Именно главные редакторы – в серых пиджаках, с чопорными лицами и тугими прическами – решают, опубликуют тебя или нет. В современную эпоху повального интернет-самиздата эта проблема уходит, но мы переживаем и сочувствуем каждому, кому отказали. Каждому, чью рукопись отдали на макулатуру, а потом попросили помочь её донести. И пускай в редакции утверждают, что «никакой цензуры у нас нет». Молодые писатели в соседних кабинетах вскрывают вены опасной бритвой вовсе не от радости за повесть, принятую в печать.
Полулегальные литературные вечера выступают единственной отдушиной. Здесь в вечном портвейном духе и табачном дыме играет какой-то джаз, читаются стихи. Здесь фарцуют финские пластинки и джинсы, ведутся интеллигентные беседы. Из этого сора вырастет рыжеволосый нобелевский лауреат, который через четверть века умрёт не на Васильевском острове, как предполагал, а в Нью-Йорке, пережив своего друга на каких-то шесть лет.
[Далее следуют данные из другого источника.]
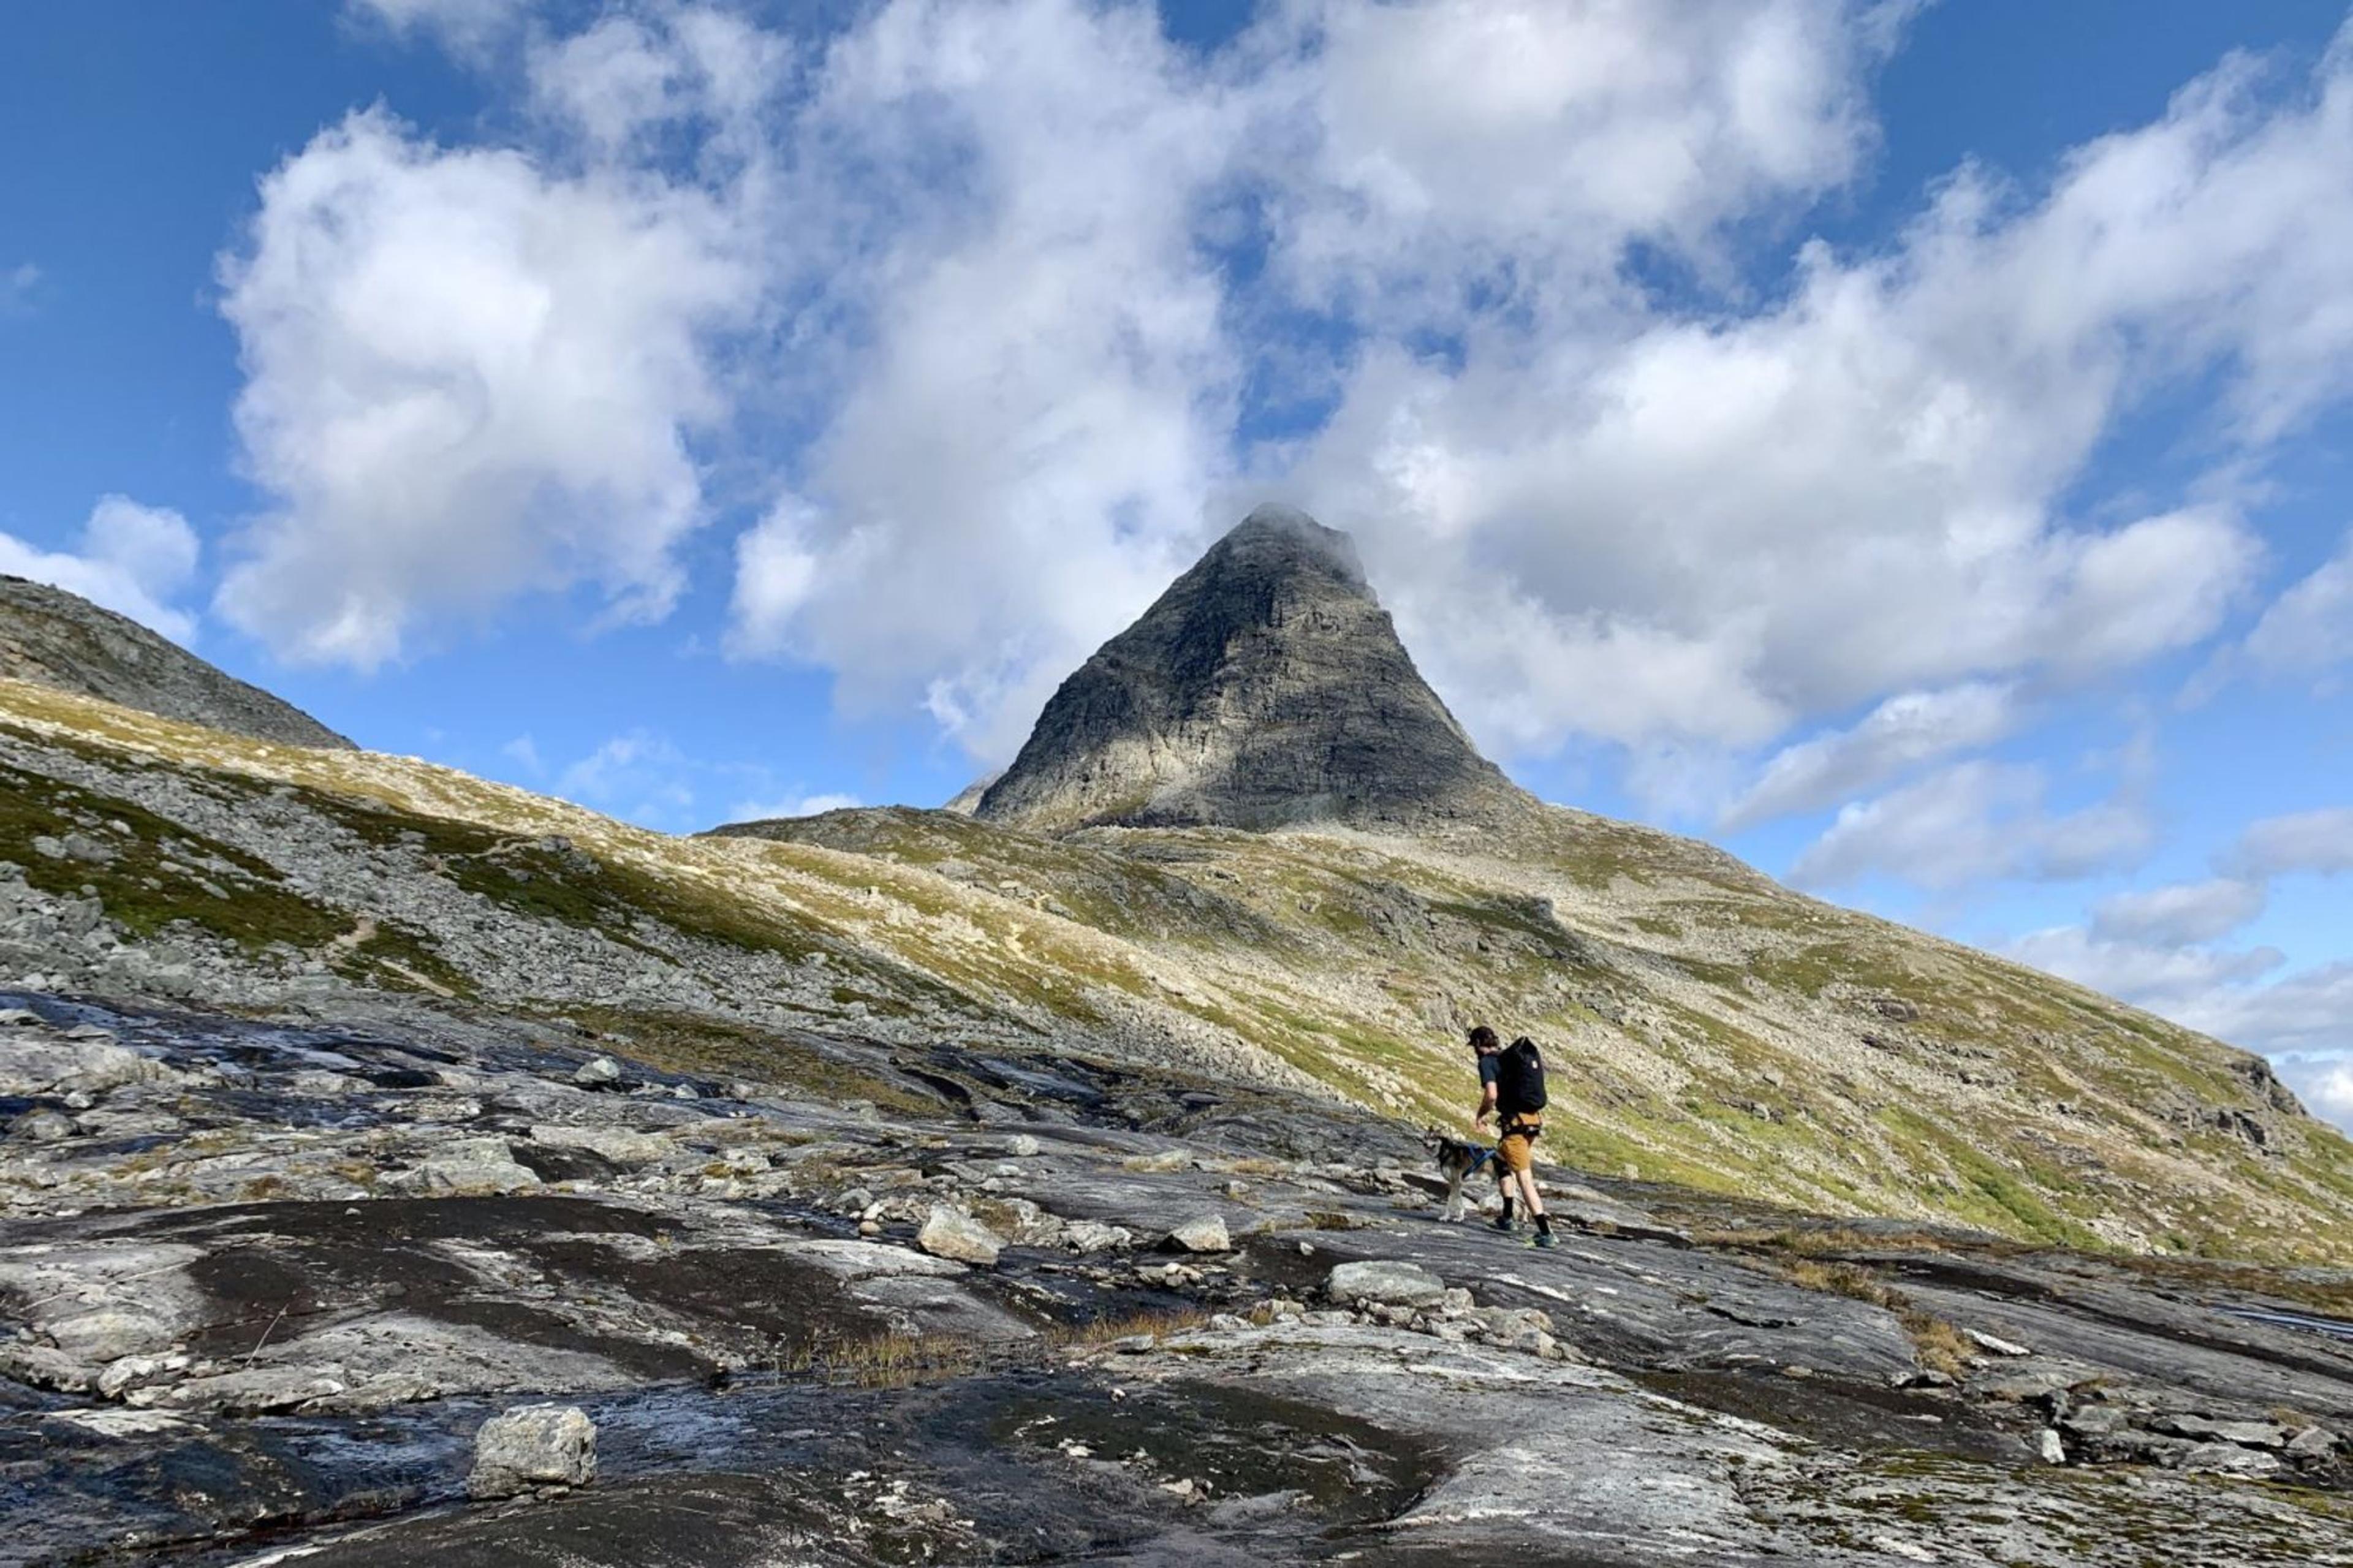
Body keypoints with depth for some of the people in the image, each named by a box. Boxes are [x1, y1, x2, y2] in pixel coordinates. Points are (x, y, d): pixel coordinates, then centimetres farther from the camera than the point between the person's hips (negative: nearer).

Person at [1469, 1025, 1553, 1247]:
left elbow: (1491, 1095, -19)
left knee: (1524, 1178, -7)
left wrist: (1480, 1116, -1)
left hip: (1516, 1123, -9)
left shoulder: (1487, 1062, -6)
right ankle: (1507, 1217, 30)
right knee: (1501, 1160, 28)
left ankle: (1545, 1232, -13)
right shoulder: (1512, 1057, 19)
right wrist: (1492, 1113, 32)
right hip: (1534, 1120, 9)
В Большом яблоке умрёт и Довлатов. Пётр Вайль позже напишет: «Хорошо помню, как ехал на работу 24 августа 1990 года в полной готовности. Я разговаривал с Сергеем в половине восьмого, а в десять он умер в машине скорой помощи по пути в больницу. В девять, сидя в метро, я знал, что скажу в эфире – умер Сергей Довлатов».
Но пока он живой, сидит на полу в коммунальной квартире рядом с женой и дочерью. Ещё нет в его жизни газет «Советская Эстония» и «Вечерний Таллин», работа в которых потом превратится в сборник новелл «Компромисс». Нет Пушкинского заповедника под Псковом, работа в котором обернется повестью «Заповедник». Нет «Костра» и «Юности», нет исключения из Союза журналистов СССР.
Нет района Форест-Хилс, двух комнат на углу Бродвея и Четырнадцатой, где в сквере неподалеку шла бойкая торговля марихуаной. Нет еженедельника «Новый американец». Нет публикаций в Partisan Review и The New Yorker, как нет и зависти Курта Воннегута по поводу последнего. Нет двенадцати изданных книг в США и Европе, нет мировой славы. И об этой, другой, яркой и желанной жизни, не хватает второго фильма.
Когда будете смотреть фильм «Довлатов», держите в голове, что Министерство образования и науки России в 2013 году включило «Зону», «Чемодан», «Заповедник» и «Рассказы» Довлатова в перечень ста книг, рекомендованных для самостоятельного прочтения школьниками. Удивительное ощущение.